Within the translators, women face an even greater risk compared to their male counterparts. As Julie Kornfeld, an asylum lawyer, explains, "while Afghans linked to the US are at great risk of retaliation from the Taliban and other militias, women in particular face constant threats, not only for having worked with the US, but also for working in positions that the Taliban deem unsuitable for women".
In the face of warnings from translators, the Taliban claim that "they will not be harmed". "Some of those people who claim they will be harmed just want to get out of here," said Sayed Akbar Agha, a Taliban leader.

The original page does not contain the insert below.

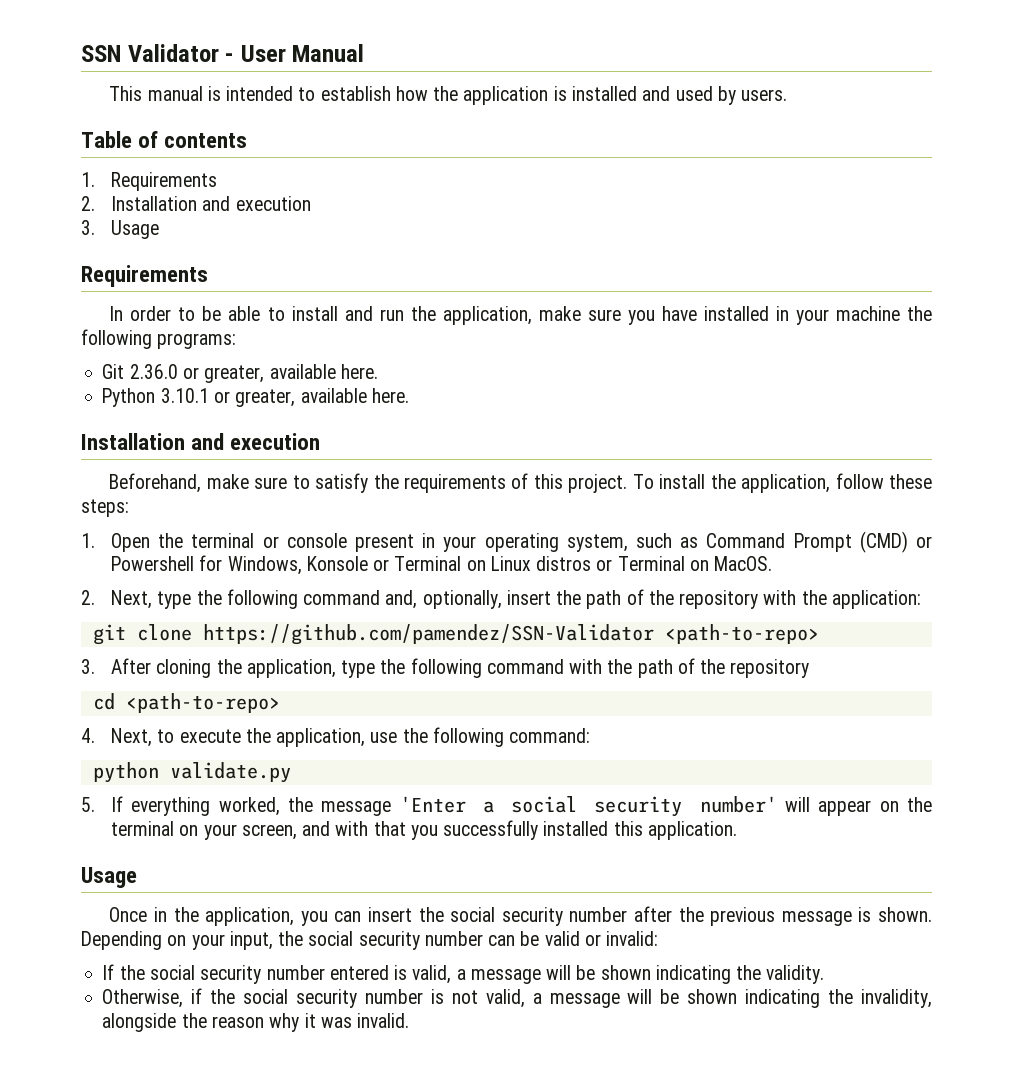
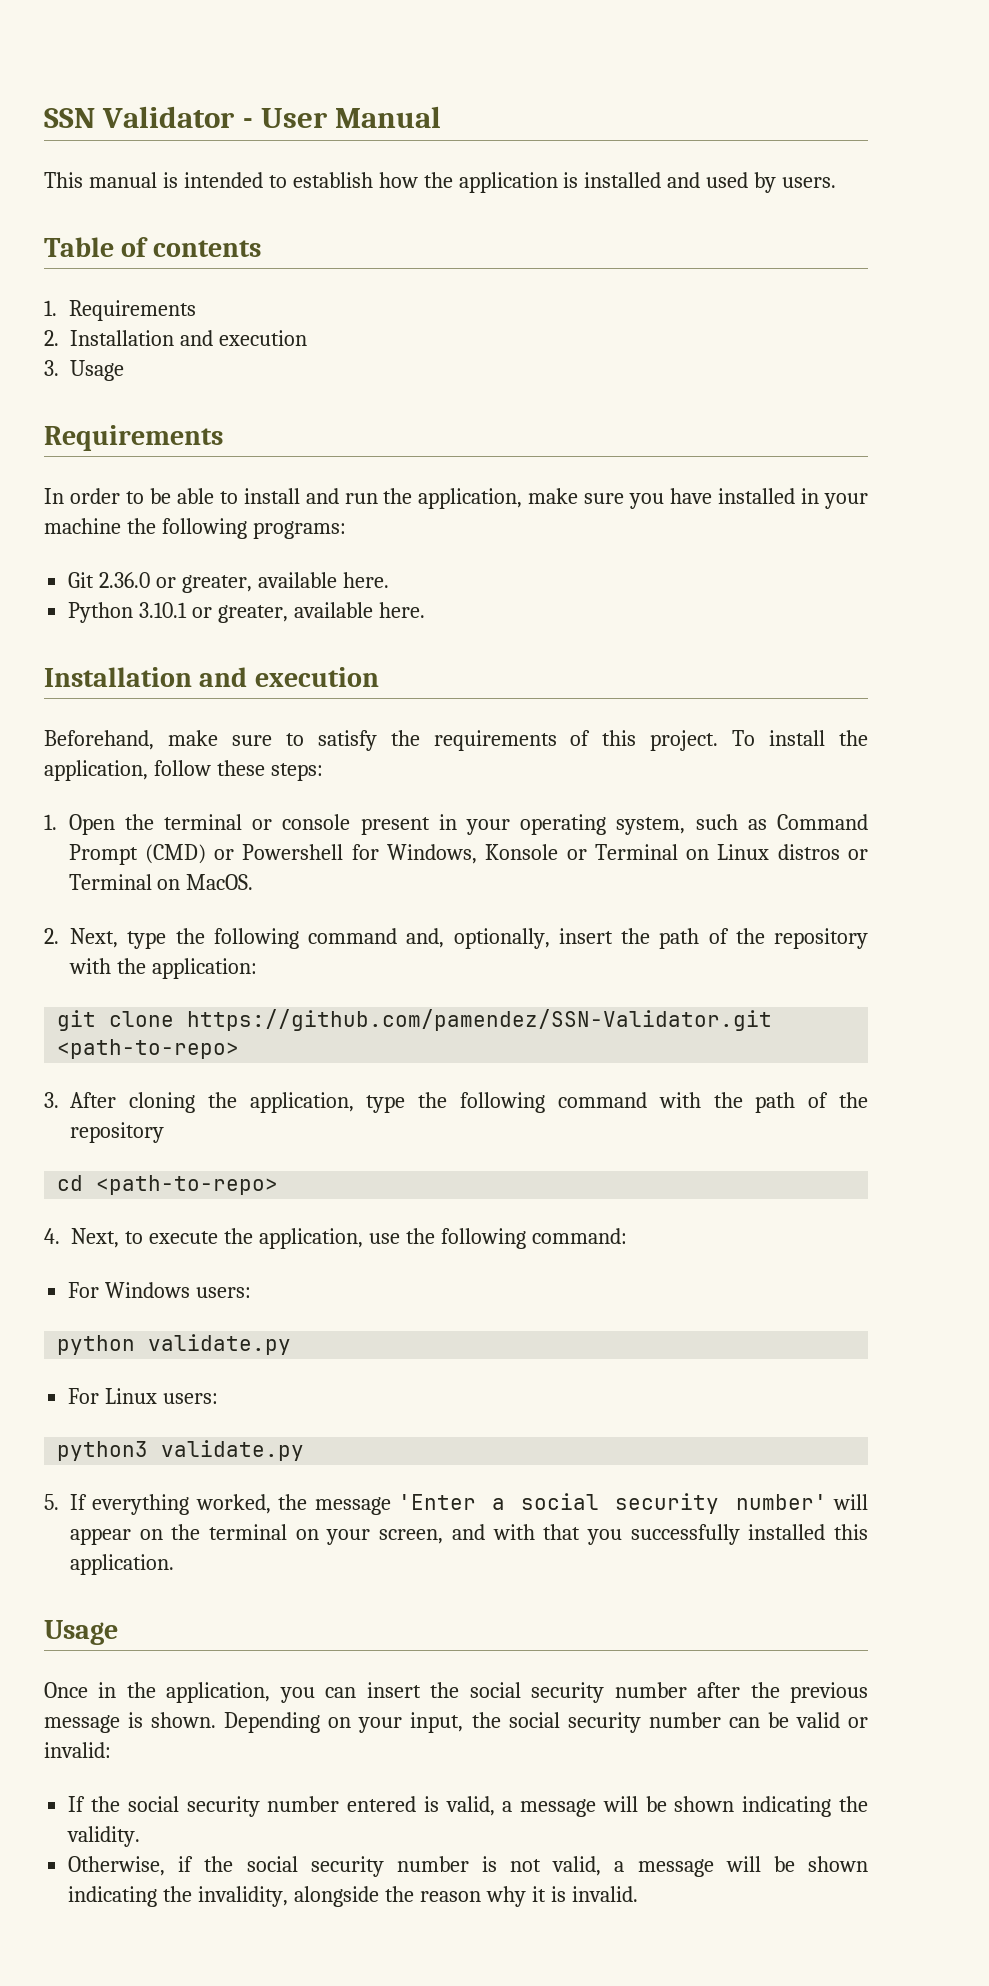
[202,624,654,645] https://github.com/pamendez/SSN-Validator -> [187,1009,773,1031] https://github.com/pamendez/SSN-Validator.git
(591, 735) none -> [68,1282,252,1298] // For Windows users:
(291, 772) none -> [68,1388,219,1404] [57,1440,305,1461] // For Linux users: // python3 validate.py
[320,1017,352,1028] was -> [550,1886,566,1902] is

However, organisations such as the US-based No One Left Behind have repeatedly denounced the violence suffered by interpreters.
Russia's Defence Minister Sergey Shoigu has warned of a possible civil war in Afghanistan following the deployment of foreign troops. He also pointed to the lack of stability in the country despite the presence of the Alliance for 20 years. "A new civil war would mean a worsening of the situation of the people, an intensification of migration and the spread of extremism to neighbouring countries," Shoigu warned.
Beijing has also expressed fears that this instability will affect its territory or interests in the region. The Chinese foreign ministry has already blamed the US for the violence in the country. Zhang Jun, China's representative to the UN, also pointed to Washington's decision to leave Afghanistan as the trigger for causing a "critical juncture" in the country.
The EU is also concerned about the future Afghan scenario. Mario Draghi, Italy's prime minister, warns of a possible increase in the flow of migrants to Europe from Afghanistan after NATO's withdrawal. "The government wants to manage migration in a balanced, efficient and humane way. But that should not be an exclusively Italian issue. It must be European," Draghi declared, calling on his European partners to address this potential challenge. "We need a common commitment to contain the flow of illegal migration, to organise legal migration and to help countries stabilise and find peace," he added.
Despite Italy's warnings, Afghans have been fleeing their country due to violence for years. Afghan nationals make up a significant percentage of the total number of refugees in Europe. According to EU data, in 2019 Afghan nationals were second only to Syrians when it came to first-time asylum seekers. There were 44,220 applications that year, 10.6 per cent of the total. UNHCR also reported in 2020 that 4.6 million Afghans live outside the country. Pakistan and Iran host 90% of these refugees, where more than one million people are under 14 years old and around 75% are young people under 25.